EXERCISE TEXT:

Management expert, author and teacher Peter Drucker once said that the best managers and leaders were those who knew how to ask the right question, not those who were always trying to give the right answer.
As a big believer in organizations using their staff to create change, build new policy and envision what might be possible, I challenge you to do something radical that will build your staff’s strength and stamina for seeing what is possible and finding new ways to get things right for your customers.
I propose that you do a little exercise with your staff to help you differentiate your club from your competitors. The purpose of this exercise would be to discover the most impactful areas to boost your customers’ love for your company and their loyalty to it. Start by calling a staff meeting with a few of your key leaders and some of your frontline staff. In that meeting, tell your staff that you are going to switch every membership contract to a month-to-month and you will begin selling only month-to-month memberships that feature a 100 percent unconditional money-back guarantee in the first 30 days.
This change will likely scare many of the people in the room. Many of them may be thinking that members will begin leaving the club if this change is made. Ask for your staff’s thoughts. Then, ask them why they think people might leave the facility if you made this switch. To each answer, keep asking “why” until you find the root cause.
Once you get to that root cause, ask your staff what your organization would have to look like to be absolutely fearless about going to month-to-month contracts that have a guarantee.
These questions should reveal areas where you can innovate around customer needs. However, the essence of these questions is that people do not buy memberships—they buy solutions.

CHECK YOUR UNDERSTANDING:
**A)** Answer these questions using the passage on month-to-month memberships:
(i) Who said the best managers and leaders were those who knew how to ask the right question?
(ii) For how many days does the proposed money-back guarantee apply?
(iii) According to the closing lines, what do people buy instead of memberships?
**B)** For each statement, say yes or no depending on whether it agrees with the passage on month-to-month memberships, and quote the words that decide it:
(i) The staff meeting should include only key leaders.
(ii) Staff should keep asking "why" until the root cause is found.
(iii) The proposed money-back guarantee comes with conditions.
**C)** Please reproduce the passage on month-to-month memberships between "As a big believer" and "for your customers.", inclusive.

RECORD SET:
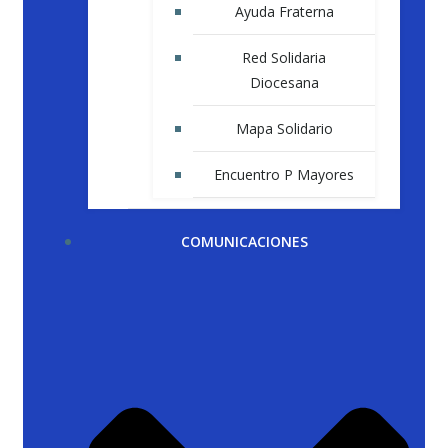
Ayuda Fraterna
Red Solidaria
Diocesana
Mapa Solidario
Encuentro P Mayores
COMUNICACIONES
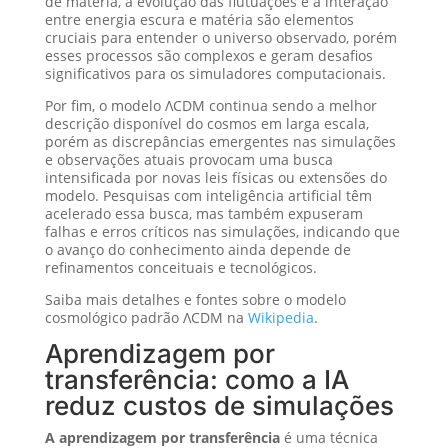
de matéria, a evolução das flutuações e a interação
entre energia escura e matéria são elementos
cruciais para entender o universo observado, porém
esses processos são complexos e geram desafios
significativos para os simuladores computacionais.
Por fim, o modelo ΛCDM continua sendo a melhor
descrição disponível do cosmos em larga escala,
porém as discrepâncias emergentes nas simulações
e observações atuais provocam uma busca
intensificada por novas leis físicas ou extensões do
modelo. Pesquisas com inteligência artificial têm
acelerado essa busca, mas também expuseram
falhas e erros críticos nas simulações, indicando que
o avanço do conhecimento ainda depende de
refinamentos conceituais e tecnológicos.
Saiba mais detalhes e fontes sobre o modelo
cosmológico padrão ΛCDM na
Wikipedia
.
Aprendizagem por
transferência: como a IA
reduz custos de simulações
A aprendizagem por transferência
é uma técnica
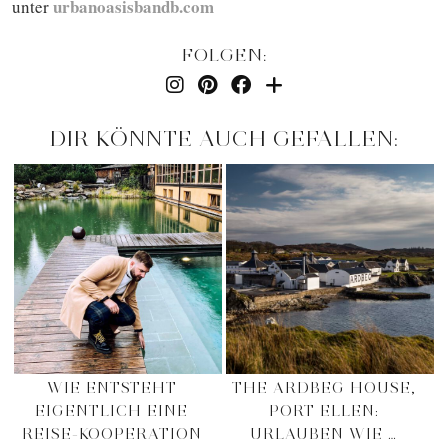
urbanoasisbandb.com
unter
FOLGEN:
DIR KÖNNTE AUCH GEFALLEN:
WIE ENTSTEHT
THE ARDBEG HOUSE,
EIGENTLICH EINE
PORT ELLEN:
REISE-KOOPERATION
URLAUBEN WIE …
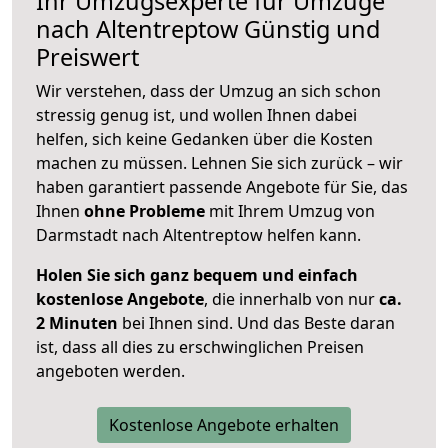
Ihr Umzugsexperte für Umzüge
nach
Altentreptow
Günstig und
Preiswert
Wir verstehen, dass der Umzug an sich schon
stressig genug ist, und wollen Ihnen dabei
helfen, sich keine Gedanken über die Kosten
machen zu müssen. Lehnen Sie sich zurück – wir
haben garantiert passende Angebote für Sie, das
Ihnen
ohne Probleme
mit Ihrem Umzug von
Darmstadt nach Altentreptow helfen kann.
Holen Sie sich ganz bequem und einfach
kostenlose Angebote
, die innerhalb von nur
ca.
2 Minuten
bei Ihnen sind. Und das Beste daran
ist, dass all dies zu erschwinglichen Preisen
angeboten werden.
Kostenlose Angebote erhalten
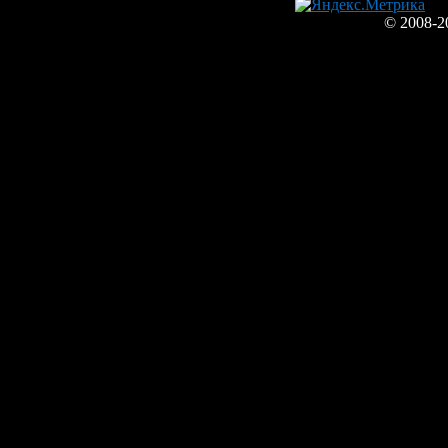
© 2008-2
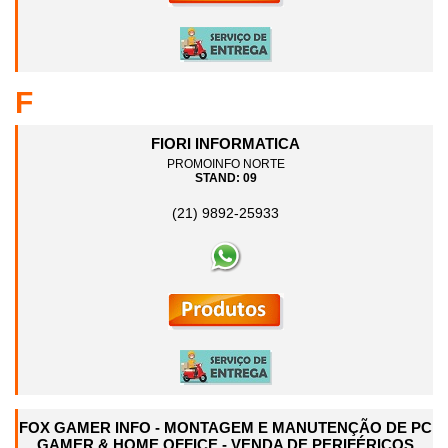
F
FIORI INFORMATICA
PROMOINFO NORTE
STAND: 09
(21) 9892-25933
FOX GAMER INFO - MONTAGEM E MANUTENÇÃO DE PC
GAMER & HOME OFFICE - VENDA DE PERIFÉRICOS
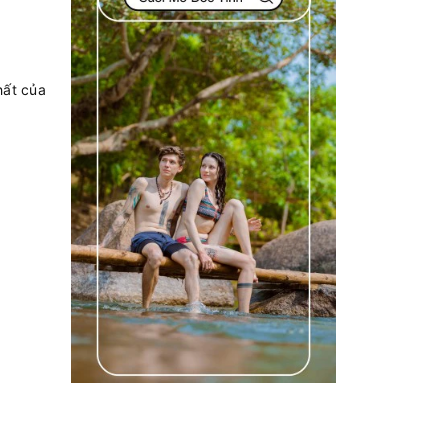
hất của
...
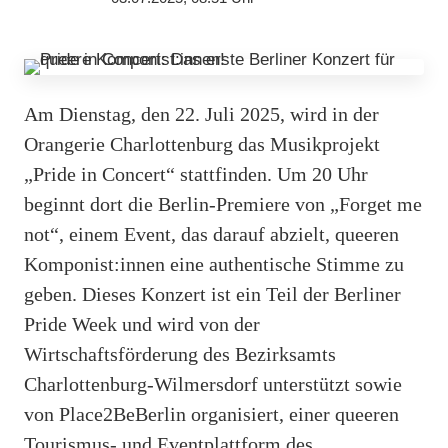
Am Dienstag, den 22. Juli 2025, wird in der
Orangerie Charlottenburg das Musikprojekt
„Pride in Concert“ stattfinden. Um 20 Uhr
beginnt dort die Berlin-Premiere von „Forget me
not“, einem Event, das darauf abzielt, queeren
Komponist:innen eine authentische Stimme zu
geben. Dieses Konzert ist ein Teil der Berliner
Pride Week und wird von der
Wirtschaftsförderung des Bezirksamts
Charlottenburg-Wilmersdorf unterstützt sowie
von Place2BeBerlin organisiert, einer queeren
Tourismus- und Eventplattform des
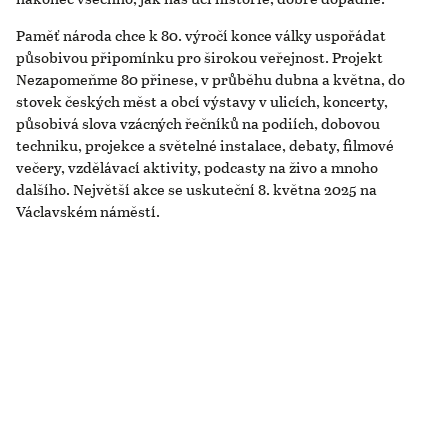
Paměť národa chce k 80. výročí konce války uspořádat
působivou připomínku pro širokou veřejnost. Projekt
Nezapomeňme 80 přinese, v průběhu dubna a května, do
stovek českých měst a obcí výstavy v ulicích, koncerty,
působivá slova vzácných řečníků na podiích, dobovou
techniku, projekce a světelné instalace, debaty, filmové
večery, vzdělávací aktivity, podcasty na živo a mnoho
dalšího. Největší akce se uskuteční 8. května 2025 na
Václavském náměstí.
---
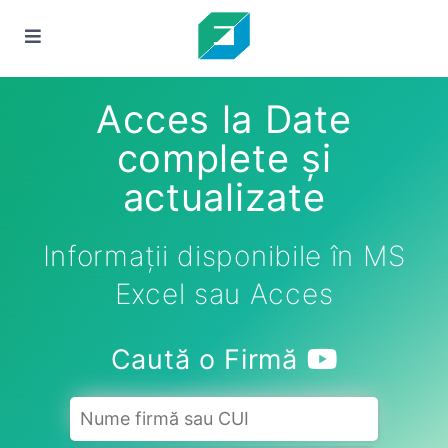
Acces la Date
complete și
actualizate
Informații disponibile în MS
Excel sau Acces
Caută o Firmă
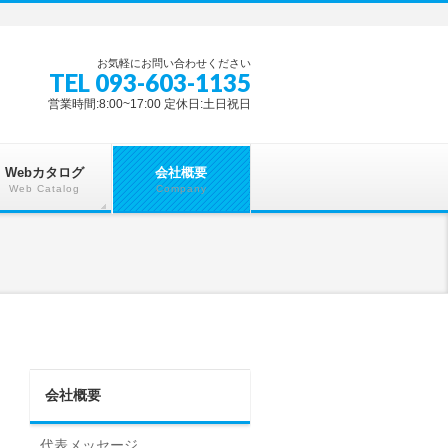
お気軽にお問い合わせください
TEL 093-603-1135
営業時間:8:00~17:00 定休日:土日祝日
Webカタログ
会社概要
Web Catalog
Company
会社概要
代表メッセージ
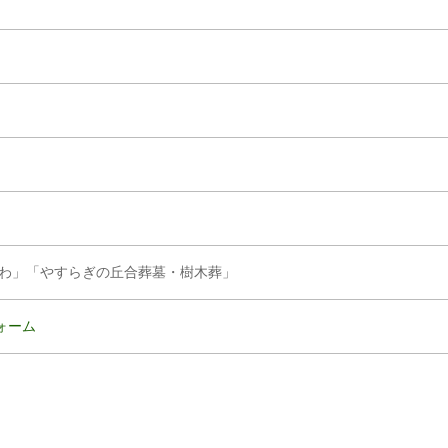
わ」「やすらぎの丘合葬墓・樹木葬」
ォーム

TASK-BY-TASK ANSWERS:
**A)**
(i) Peter Drucker
(ii) The first 30 days
(iii) Solutions

**B)**
(i) No: "a few of your key leaders and some of your frontline staff"
(ii) Yes: "To each answer, keep asking “why” until you find the root cause."
(iii) No: "a 100 percent unconditional money-back guarantee"

**C)**
As a big believer in organizations using their staff to create change, build new policy and envision what might be possible, I challenge you to do something radical that will build your staff’s strength and stamina for seeing what is possible and finding new ways to get things right for your customers.